# Jumping up



## garrob (Jul 29, 2013)

Hello, I'm looking for some advice to stop my 7 month old from jumping up, especially when we come home or when guests arrive. When guests arrive she just goes mental and runs around like a mad thing. She is a wonderful dog in all other ways but the jumping up is becoming troublesome.
Any advice would be greatly appreciated, I did read somewhere about a can of air you can press that emits a high noise! has anyone used and had success with it?. Thanks in advance. Gary


----------



## Marzi (Sep 17, 2012)

Pet corrector is the air spray - you can get it from Pets At Home. 
My Kiki is scared stiff of it. I got it to see whether it would stop her barking at the TV if there are any animals or disreputable people on. It worked, sort of. Kiki just leaves the room if she sees me with it. Dot on the other hand just thinks it is funny and bounces at me with a 'do that again' woof.
I think it shouldn't be the first thing you try as it is a rather negative training method.
Work on your sit and stay commands. When you come in ignore her until you have put your coat away and put the kettle on. Don't talk to her, if she jumps turn your back on her. When you are ready ask her to sit and then crouch down to her level and give a gentle by big fuss. She loves you. If she lunges at your face standup and turn away, say nothing just keep your back to her. Once she has calmed down try again, "sit, stay' greet.
When you have visitors put her in the kitchen behind a baby gate while they come in. Once they are in put her on the lead, bring her in but keep her close to you. Give visitors a few treats to drop on the floor a foot or so away from them.

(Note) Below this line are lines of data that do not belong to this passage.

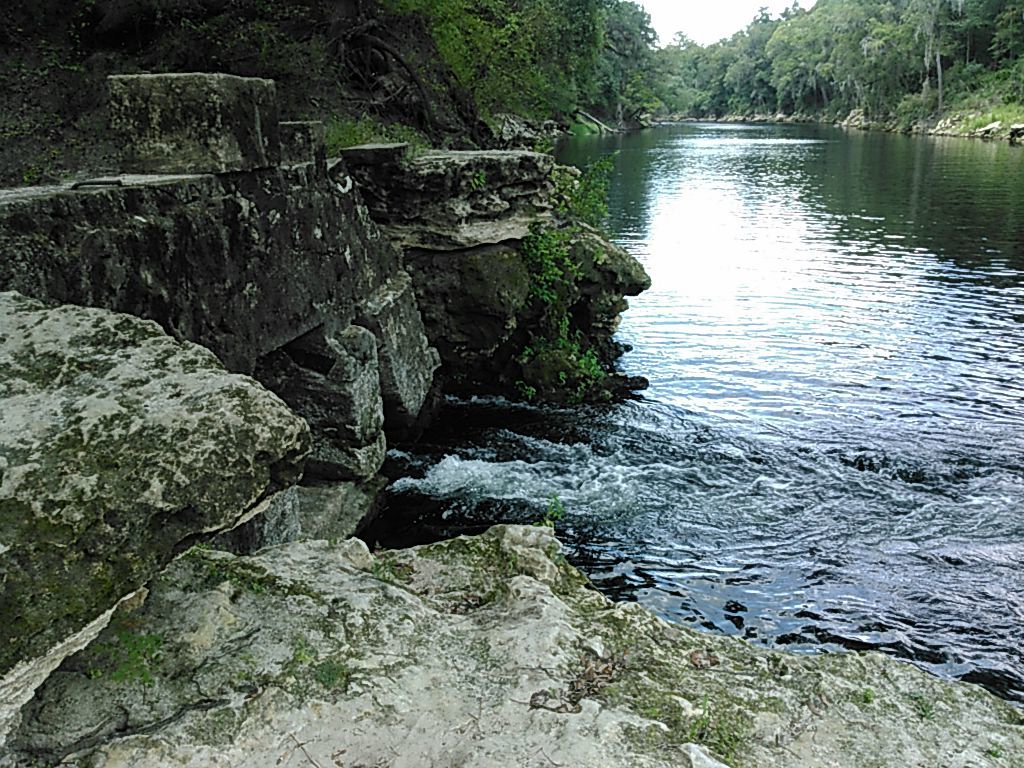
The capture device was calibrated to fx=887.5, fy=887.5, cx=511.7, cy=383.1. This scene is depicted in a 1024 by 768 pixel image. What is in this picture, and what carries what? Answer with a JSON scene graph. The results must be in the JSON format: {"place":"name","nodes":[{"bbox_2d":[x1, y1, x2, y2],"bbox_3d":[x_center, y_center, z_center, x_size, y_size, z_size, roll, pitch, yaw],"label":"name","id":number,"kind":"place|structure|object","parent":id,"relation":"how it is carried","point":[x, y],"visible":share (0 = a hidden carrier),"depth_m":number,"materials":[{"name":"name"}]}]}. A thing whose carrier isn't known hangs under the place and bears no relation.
{"place":"outdoors","nodes":[
{"label":"outdoors","id":0,"kind":"place"},
{"bbox_2d":[0,154,423,533],"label":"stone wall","id":1,"kind":"structure","parent":0,"point":[240,207],"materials":[{"name":"grey stone"}]},
{"bbox_2d":[71,178,123,188],"bbox_3d":[-2.088,-1.004,4.458,0.208,0.049,0.178,2,17,8],"label":"metal bar","id":2,"kind":"object","parent":1,"relation":"on","point":[75,186],"visible":0.89,"depth_m":4.42,"materials":[{"name":"black metal"}]},
{"bbox_2d":[109,72,276,175],"bbox_3d":[-1.860,-1.522,5.223,0.792,0.509,0.734,2,17,8],"label":"stone block","id":3,"kind":"structure","parent":1,"relation":"on","point":[204,123],"depth_m":4.91,"materials":[{"name":"grey stone"}]},
{"bbox_2d":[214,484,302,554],"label":"rock","id":4,"kind":"object","parent":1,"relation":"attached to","point":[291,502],"visible":0.26,"depth_m":4.78,"materials":[{"name":"grey stone"}]},
{"bbox_2d":[277,122,324,166],"bbox_3d":[-1.562,-1.671,6.193,0.420,0.292,0.431,2,17,8],"label":"stone block","id":5,"kind":"structure","parent":1,"relation":"on","point":[302,125],"depth_m":6.02,"materials":[{"name":"grey stone"}]},
{"bbox_2d":[261,321,385,483],"bbox_3d":[-1.517,0.157,6.578,0.904,1.187,0.792,2,17,8],"label":"rock","id":6,"kind":"object","parent":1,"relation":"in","point":[352,373],"visible":0.7,"depth_m":6.30,"materials":[{"name":"grey stone"}]},
{"bbox_2d":[358,275,440,436],"bbox_3d":[-1.198,-0.201,7.648,0.879,1.292,1.057,2,17,8],"label":"rock","id":7,"kind":"object","parent":1,"relation":"attached to","point":[420,345],"visible":0.65,"depth_m":7.35,"materials":[{"name":"grey stone"}]},
{"bbox_2d":[0,0,525,186],"label":"hillside","id":8,"kind":"structure","parent":0,"point":[15,175],"materials":[{"name":"brown"}]},
{"bbox_2d":[322,118,425,156],"bbox_3d":[-1.917,-2.997,11.078,1.894,0.651,2.278,2,17,8],"label":"grass patch","id":9,"kind":"object","parent":8,"relation":"on","point":[342,145],"visible":0.32,"depth_m":11.07,"materials":[{"name":"green plant"}]},
{"bbox_2d":[331,20,433,122],"bbox_3d":[-2.522,-5.618,15.905,2.605,2.434,2.873,2,17,8],"label":"tree root","id":10,"kind":"object","parent":8,"relation":"on","point":[382,48],"visible":0.88,"depth_m":15.61,"materials":[{"name":"brown wood"}]},
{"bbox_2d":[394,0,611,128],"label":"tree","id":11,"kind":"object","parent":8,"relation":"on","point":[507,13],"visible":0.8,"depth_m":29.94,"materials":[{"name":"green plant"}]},
{"bbox_2d":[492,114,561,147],"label":"rock","id":12,"kind":"object","parent":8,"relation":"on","point":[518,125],"visible":0.59,"depth_m":39.13,"materials":[{"name":"grey stone"}]},
{"bbox_2d":[368,122,1023,711],"label":"river","id":13,"kind":"structure","parent":0,"point":[1020,149],"materials":[{"name":"liquid"}]},
{"bbox_2d":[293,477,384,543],"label":"rock","id":14,"kind":"object","parent":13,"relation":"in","point":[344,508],"visible":0.42,"depth_m":6.18,"materials":[{"name":"grey stone"}]},
{"bbox_2d":[346,150,648,412],"bbox_3d":[-0.425,-0.872,9.556,3.573,2.986,3.334,2,17,8],"label":"rock outcrop","id":15,"kind":"object","parent":13,"relation":"in","point":[645,282],"visible":0.6,"depth_m":8.66,"materials":[{"name":"grey stone"}]},
{"bbox_2d":[340,142,411,166],"bbox_3d":[-1.156,-1.946,7.541,0.548,0.183,0.565,2,17,8],"label":"stone block","id":16,"kind":"structure","parent":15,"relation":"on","point":[378,149],"depth_m":7.30,"materials":[{"name":"grey stone"}]},
{"bbox_2d":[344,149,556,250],"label":"rock ledge","id":17,"kind":"object","parent":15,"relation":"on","point":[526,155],"visible":0.85,"depth_m":7.99,"materials":[{"name":"grey stone"}]},
{"bbox_2d":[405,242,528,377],"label":"boulder","id":18,"kind":"object","parent":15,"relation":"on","point":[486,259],"visible":0.72,"depth_m":8.51,"materials":[{"name":"stone"}]},
{"bbox_2d":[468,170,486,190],"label":"plant","id":19,"kind":"object","parent":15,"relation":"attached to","point":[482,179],"visible":0.79,"depth_m":8.12,"materials":[{"name":"green plant"}]},
{"bbox_2d":[517,153,627,406],"bbox_3d":[0.557,-0.957,9.073,1.365,2.324,1.809,2,17,8],"label":"shrub","id":20,"kind":"object","parent":15,"relation":"attached to","point":[528,351],"visible":0.74,"depth_m":8.91,"materials":[{"name":"green plant"}]},
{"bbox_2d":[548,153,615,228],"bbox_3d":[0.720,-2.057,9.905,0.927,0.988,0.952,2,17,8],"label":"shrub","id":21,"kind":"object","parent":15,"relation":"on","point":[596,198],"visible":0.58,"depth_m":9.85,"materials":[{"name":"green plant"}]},
{"bbox_2d":[569,224,651,298],"bbox_3d":[0.843,-1.361,9.931,1.227,0.750,1.339,2,17,8],"label":"mossy rock","id":22,"kind":"object","parent":15,"relation":"on","point":[615,254],"visible":0.54,"depth_m":9.54,"materials":[{"name":"stone"}]},
{"bbox_2d":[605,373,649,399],"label":"rock","id":23,"kind":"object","parent":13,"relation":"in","point":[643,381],"visible":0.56,"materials":[{"name":"black stone"}]},
{"bbox_2d":[636,0,814,45],"label":"sky","id":24,"kind":"structure","parent":0,"point":[649,3],"materials":[{"name":"white"}]},
{"bbox_2d":[657,103,1023,141],"label":"far riverbank","id":25,"kind":"structure","parent":0,"point":[853,119],"materials":[{"name":"grey stone"}]},
{"bbox_2d":[660,0,1023,129],"label":"forest","id":26,"kind":"object","parent":25,"relation":"on","point":[770,44],"visible":0.84,"materials":[{"name":"green plant"}]},
{"bbox_2d":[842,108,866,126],"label":"rock","id":27,"kind":"object","parent":25,"relation":"on","point":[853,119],"visible":0.69,"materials":[{"name":"stone"}]},
{"bbox_2d":[913,0,945,112],"label":"tree","id":28,"kind":"object","parent":25,"relation":"on","point":[940,80],"visible":0.8,"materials":[{"name":"plant"}]},
{"bbox_2d":[973,123,1000,137],"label":"rock","id":29,"kind":"object","parent":25,"relation":"on","point":[995,125],"visible":0.64,"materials":[{"name":"stone"}]},
{"bbox_2d":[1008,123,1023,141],"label":"rock","id":30,"kind":"object","parent":25,"relation":"on","point":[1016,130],"visible":0.95,"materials":[{"name":"grey stone"}]},
{"bbox_2d":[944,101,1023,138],"label":"grass","id":31,"kind":"structure","parent":0,"point":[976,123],"visible":0.43,"materials":[{"name":"green plant"}]},
{"label":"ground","id":32,"kind":"structure","parent":0},
{"bbox_2d":[0,524,1023,767],"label":"rock ledge","id":33,"kind":"object","parent":32,"relation":"on","point":[372,579],"visible":0.83,"depth_m":2.65,"materials":[{"name":"stone"}]},
{"bbox_2d":[89,627,163,686],"bbox_3d":[-1.107,0.785,2.570,0.272,0.130,0.277,2,17,8],"label":"plant","id":34,"kind":"object","parent":33,"relation":"on","point":[143,674],"visible":0.62,"depth_m":2.55,"materials":[{"name":"green plant"}]},
{"bbox_2d":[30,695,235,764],"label":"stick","id":35,"kind":"object","parent":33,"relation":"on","point":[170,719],"visible":0.89,"depth_m":2.46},
{"bbox_2d":[0,292,311,676],"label":"boulder","id":36,"kind":"object","parent":33,"relation":"on","point":[107,403],"visible":0.97,"depth_m":2.66,"materials":[{"name":"grey stone"}]},
{"bbox_2d":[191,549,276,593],"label":"moss","id":37,"kind":"object","parent":33,"relation":"on","point":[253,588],"visible":0.45,"depth_m":2.98,"materials":[{"name":"green plant"}]},
{"bbox_2d":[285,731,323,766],"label":"twig","id":38,"kind":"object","parent":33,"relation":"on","point":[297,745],"visible":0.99,"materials":[{"name":"brown wood"}]},
{"bbox_2d":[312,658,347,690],"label":"moss","id":39,"kind":"object","parent":33,"relation":"on","point":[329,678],"visible":0.73,"depth_m":2.50,"materials":[{"name":"green plant"}]},
{"bbox_2d":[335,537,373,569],"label":"rock","id":40,"kind":"object","parent":33,"relation":"on","point":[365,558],"visible":0.78,"depth_m":3.39,"materials":[{"name":"stone"}]},
{"bbox_2d":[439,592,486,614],"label":"dry leaf","id":41,"kind":"object","parent":33,"relation":"on","point":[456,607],"visible":0.58,"depth_m":3.19,"materials":[{"name":"brown"}]},
{"bbox_2d":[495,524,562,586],"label":"rock","id":42,"kind":"object","parent":33,"relation":"on","point":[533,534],"visible":0.75,"depth_m":3.34,"materials":[{"name":"stone"}]},
{"bbox_2d":[538,493,564,529],"bbox_3d":[0.169,0.602,3.968,0.172,0.230,0.175,2,17,8],"label":"plant","id":43,"kind":"object","parent":33,"relation":"on","point":[556,510],"visible":0.67,"depth_m":3.95,"materials":[{"name":"green plant"}]},
{"bbox_2d":[529,690,580,713],"bbox_3d":[0.108,0.843,2.364,0.131,0.031,0.099,2,17,8],"label":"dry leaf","id":44,"kind":"object","parent":33,"relation":"on","point":[543,693],"visible":0.88,"depth_m":2.35,"materials":[{"name":"brown"}]},
{"bbox_2d":[530,649,624,712],"bbox_3d":[0.203,0.813,2.491,0.263,0.078,0.304,9,19,29],"label":"dry leaf","id":45,"kind":"object","parent":33,"relation":"on","point":[603,678],"visible":0.84,"depth_m":2.45,"materials":[{"name":"brown plant"}]},
{"bbox_2d":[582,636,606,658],"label":"stone","id":46,"kind":"object","parent":33,"relation":"on","point":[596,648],"visible":0.77,"depth_m":2.92,"materials":[{"name":"white stone"}]},
{"bbox_2d":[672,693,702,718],"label":"stone","id":47,"kind":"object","parent":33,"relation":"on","point":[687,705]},
{"bbox_2d":[688,649,720,669],"bbox_3d":[0.605,0.864,2.830,0.104,0.038,0.106,9,19,29],"label":"dry leaf","id":48,"kind":"object","parent":33,"relation":"on","point":[696,657],"visible":0.92,"depth_m":2.80,"materials":[{"name":"brown"}]},
{"bbox_2d":[679,742,729,767],"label":"rock","id":49,"kind":"object","parent":33,"relation":"on","point":[694,745],"visible":0.97,"depth_m":2.26,"materials":[{"name":"stone"}]},
{"bbox_2d":[687,698,745,762],"bbox_3d":[0.562,0.987,2.500,0.244,0.132,0.260,2,17,8],"label":"grass tuft","id":50,"kind":"object","parent":33,"relation":"on","point":[707,719],"visible":0.69,"depth_m":2.50,"materials":[{"name":"green plant"}]},
{"bbox_2d":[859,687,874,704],"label":"grass tuft","id":51,"kind":"object","parent":33,"relation":"on","point":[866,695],"visible":0.56,"depth_m":2.97,"materials":[{"name":"green plant"}]},
{"bbox_2d":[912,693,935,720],"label":"grass tuft","id":52,"kind":"object","parent":33,"relation":"on","point":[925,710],"visible":0.51,"depth_m":2.78,"materials":[{"name":"green plant"}]},
{"bbox_2d":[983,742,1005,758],"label":"grass tuft","id":53,"kind":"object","parent":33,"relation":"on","point":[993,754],"visible":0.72,"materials":[{"name":"green plant"}]},
{"bbox_2d":[568,109,611,136],"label":"fallen log","id":54,"kind":"object","parent":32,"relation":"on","point":[594,128],"visible":0.52,"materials":[{"name":"wood"}]},
{"bbox_2d":[592,0,662,126],"label":"tree","id":55,"kind":"object","parent":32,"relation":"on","point":[626,33],"visible":0.6,"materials":[{"name":"green plant"}]}
]}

In time she will learn to stand at a distance in anticipation of the treat.
Try always to be calm and quiet in your commands and control.


----------



## tessybear (May 1, 2011)

Good advice from Marzi. Mine are pretty bad at jumping up too probably because I haven't been strict enough with them. I haven't the heart to use the corrector spray, they are so happy to see me when I come home. Dogs learn best when they are rewarded for good behaviour so good luck!


----------



## Lottierachel (Mar 3, 2013)

I tried teaching 'off' and clicker training - which both got Tilly to get down, but didnt stop jumping up in the first place.

Pet corrector spray has worked a treat! £8 from pets at home or cheaper on amazon. I would definitely recommend it. Tilly had stopped jumping up within 2 weeks x


----------



## dio.ren (Jan 18, 2013)

I still haven't bought some. I wanted to get some to try and stop her from barking


----------